I thought I could draw a thread between films that were a commentary, in one way or another, on the ways art and life reflect each other. There were several documentaries or film essays about film personalities – Delphine Seyrig, the German actress Marianne Hoppe, Fassbinder and Raul Ruiz. WerAngstWolf was one example of life and art interwoven within a fiction. And Stefan Schwieter’s film El Acordeon del Diablo (The Devil’s Accordion) (2000) was about the Colombian accordion player Pacho Rada, who was memorably fictionalised as Francisco El Hombre in Gabriel Garcia Marquez’s One Hundred Years of Solitude. Of course, you can find plenty of films about other films around the traps; half of Hollywood’s product is stitched together from remnants. These films are doing something different from that kind of reconstruction. They are part of a cultural conversation between the past and present, fact and fiction that you, as an audience member, can join. Come out and your head is buzzing.

And, against all modern wisdom, they get plenty of bums on seats. Locarno may be a small town, but the Festival audience is literate, curious and enthusiastic. Admittedly, most of Switzerland is here. Who wouldn’t be? Not that everyone is satisfied. Locarno, like any festival, is strapped for cash; accordingly, the organisation has been revamped over the last year under a new president, Giuseppe Buffi, who sadly died in July. “Without him”, wrote Muller, “everything will be more difficult”. Perhaps, some say, the Festival is too much of a lonely goatherd, out there in the Alpine foothills. With a bigger profile, it could attract more funding. But profile, ultimately, means the whole squirming grab-bag of American movies, stars and their attendant celebrity press; I was invited, I was told, because if the studios realised the international press corps was waiting for them in Locarno, they would come. Well, that’s not my field of dreams. In as much as they have already succeeded – by bringing Bryan Singer to introduce The X-Men (2000) as the opening night splash, by securing Hollow Man (2000) and the truly international Dutch director, Paul Verhoeven, as the festival’s most celebrated guest, by showing John Singleton’s flashy, funny new Shaft (2000) with smooth ol’ Sam Jackson in the title role – they made the festival fun.
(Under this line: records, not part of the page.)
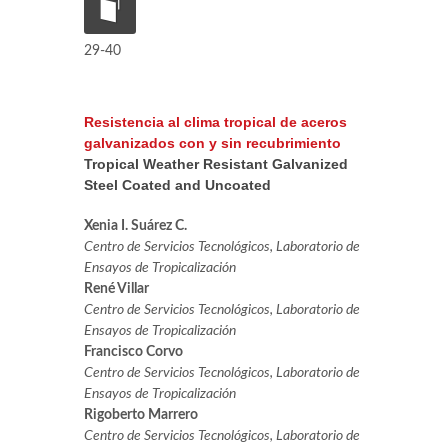
29-40
Resistencia al clima tropical de aceros
galvanizados con y sin recubrimiento
Tropical Weather Resistant Galvanized
Steel Coated and Uncoated
Xenia I. Suárez C.
Centro de Servicios Tecnológicos, Laboratorio de
Ensayos de Tropicalización
René Villar
Centro de Servicios Tecnológicos, Laboratorio de
Ensayos de Tropicalización
Francisco Corvo
Centro de Servicios Tecnológicos, Laboratorio de
Ensayos de Tropicalización
Rigoberto Marrero
Centro de Servicios Tecnológicos, Laboratorio de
A bit of Hollywood is wonderful, especially when it’s made with the brilliant cinematic craft of a Verhoeven or a Singleton.

What would be awful, really awful, would be seeing Harvey Weinstein using Locarno as a testing ground for all Miramax’s next season of artbusters. Or a succession of Europudding films, probably all starring Gerard Depardieu in a frock coat and so blandly milked of character they seem to have been pieced together by some EC sub-committee. Films that you would see anyway. Films with modestly starry casts who can be flown in for a few solid days of back-to-back interviews, thus ensuring some sort of media coverage down the track. Fortunately, the festival’s timing works against this and, by extension, in favour of Marco Muller’s quirky, serious programming.

The Venice Film Festival, which runs from 30th August to 9th September, now rivals Cannes as a launching pad for big-budget product. The San Sebastian Festival in Spain, two weeks later, is another A-list festival, but smaller, friendlier and less commercial than Venice: an excellent showcase for independent film. With these two titans waiting a few weeks down the season, Locarno will never attract a battery of big guns. Thank goodness. That cobbled piazza with its little alleys winding away up the hill behind it, its cable car up to the cool peaks just behind with their myriad hiking trails through woods and mountain pastures, the lakeside lido full of splashing Swiss families, the open-air restaurants and locandas that swing lazily into action each balmy evening and, above all, movies as brain food: this is Locarno. Add a flurry of squawking sales agents and it wouldn’t be Locarno any more.

About The Author

Stephanie Bunbury is an Australian journalist living in London where she writes regularly on culture for the Melbourne Age.